COMP63301 Data Engineering Concepts
Data engineering tends to involve a lifecycle, in which typical phases include data acquisition, profiling, cleaning, integration, modelling, and usage.
This unit introduces the student to relevant stages of the data engineering lifecycle and related concepts, tasks and techniques. It deepens selected aspects of this lifecycle, e.g., transformation, modelling and visualisation, and addresses cross-cutting topics such as security, trust, and robustness. We will investigate pain points, trade-offs, limitations and evaluation criteria that can inform the development of data engineering pipelines in practice.
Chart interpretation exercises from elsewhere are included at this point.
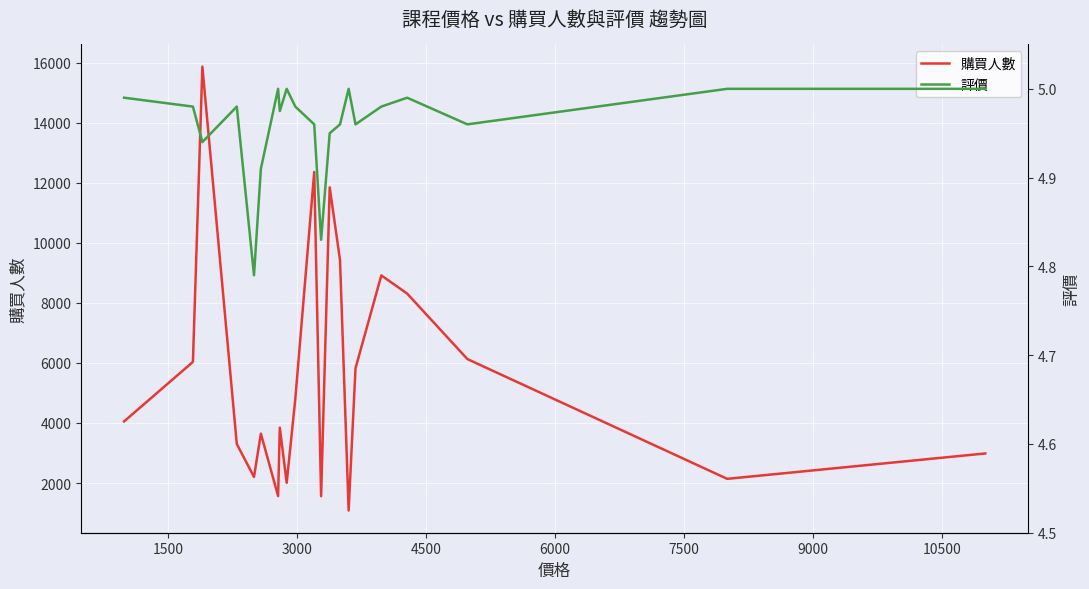

Does the chart display data point markers on the line(s)?

No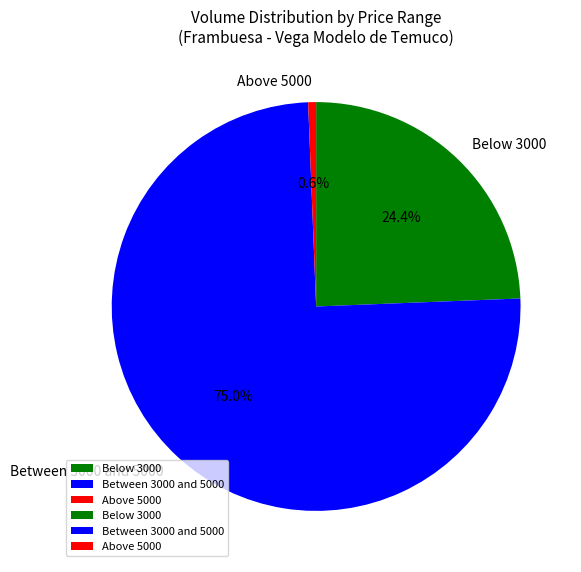

What percentage is NOT represented by Above 5000?

99.4%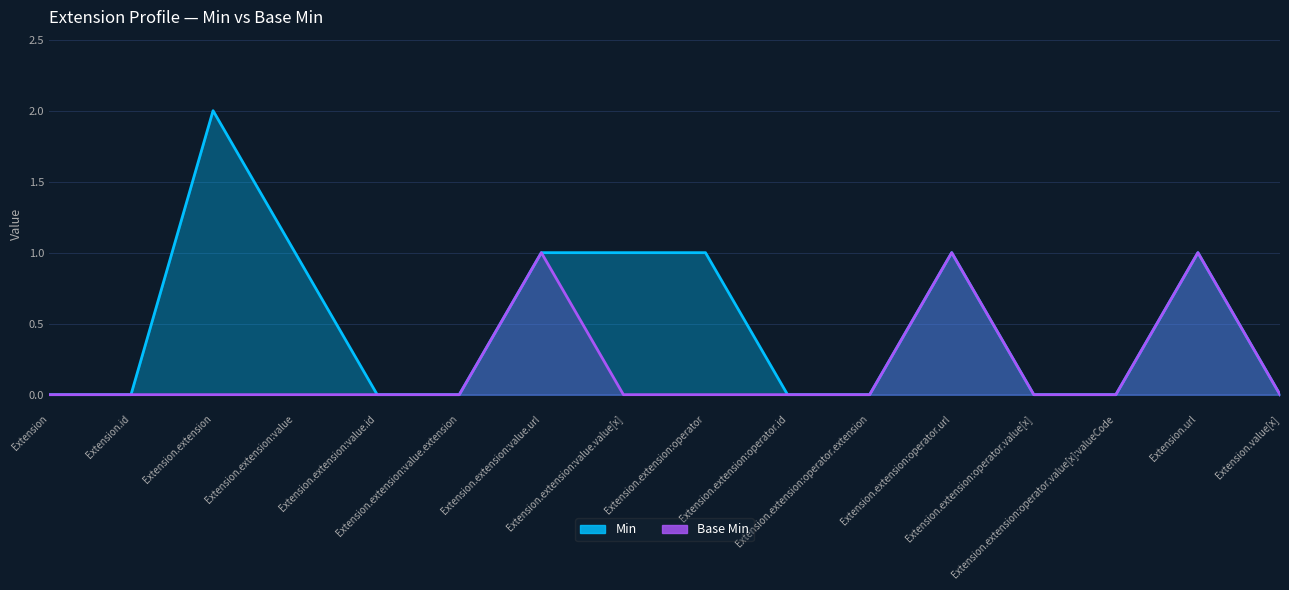

Which series has the largest total across all categories?

Min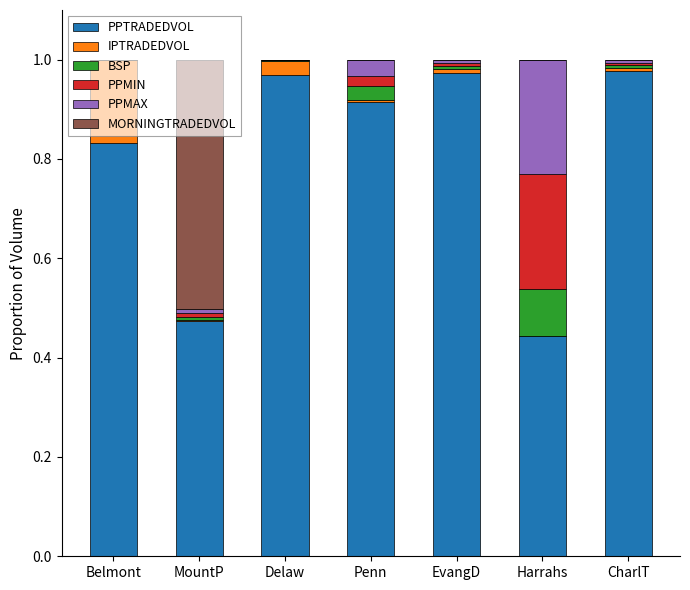

How many distinct data groups are displayed?

6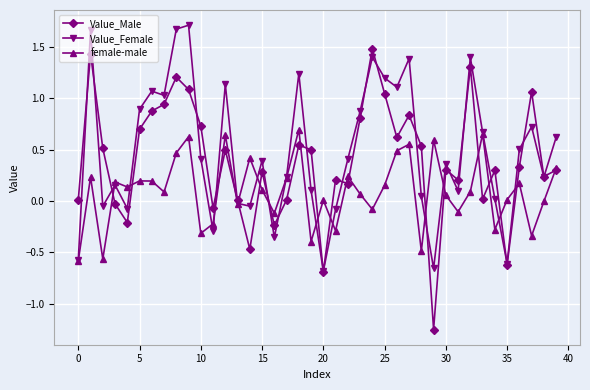

List the series in order of their peak value, lowest first.

female-male, Value_Male, Value_Female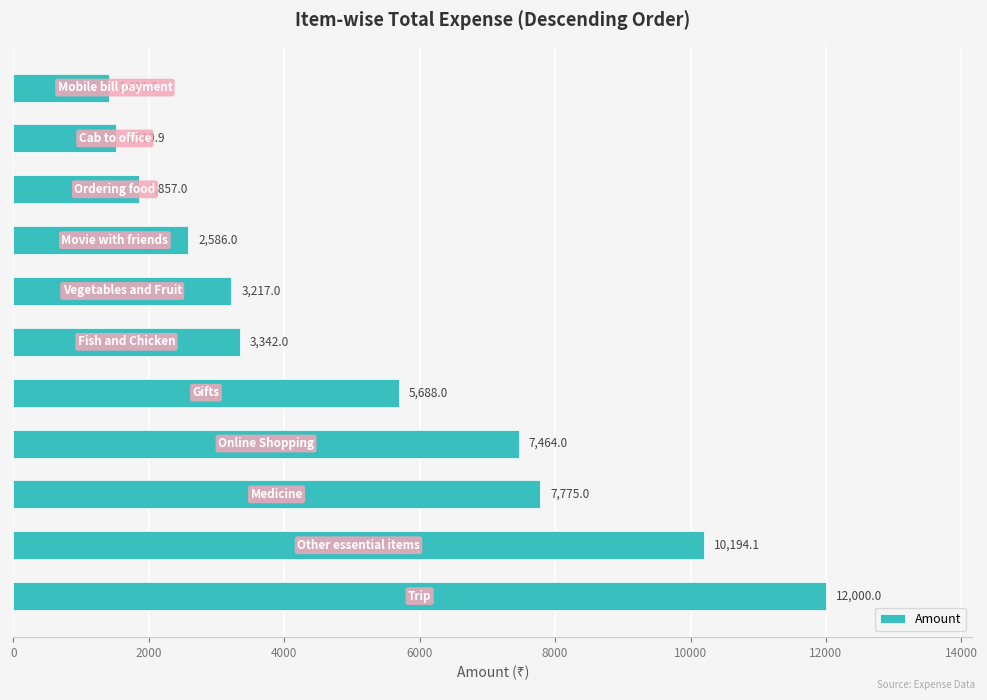

What is the difference between the maximum and minimum values?

10588.7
This is a draft handbook to accompany the teaching of COMP63301 at the Department of Computer Science at The University of Manchester.
Reading list
The reading list for COMP63301 includes:
- Joe Reis, Matt Housley (2022): Fundamentals of Data Engineering: Plan and Build Robust Data Systems, O’Reilly media, ISBN 9781098108304
- Wes McKinney (2022): Python for data analysis, 3rd Edition. O’Reilly media, ISBN 9781098104030
- The Turing Way
- Snakemake tutorial
Related publications include:
- Davide Chicco et al (2022): Eleven quick tips for data cleaning and feature engineering
- Felix Mölder et al (2021): Sustainable data analysis with Snakemake
Aims
The unit aims to provide students with an understanding of the concepts that underpin data engineering and the experience of applying those concepts. In turn, data engineering provides processes and mechanisms that enable value to be obtained from data. These processes and mechanisms can be considered to give rise to a data engineering lifecycle, and this unit explores the concepts that underpin the different stages in such a lifecycle, which include data transformation and visualisation.
Intended Learning Outcomes
Explain the Data Engineering (DE) lifecycle, related concepts, challenges and research questions.
Identify relevant data properties, understanding the shape of data and its representation of the world.
Apply selected DE techniques for data integration, cleaning, transformation and visualisation, ensuring data quality for the purpose of data analysis.
Critically analyse data engineering technologies.
Discuss trade-offs between various design options.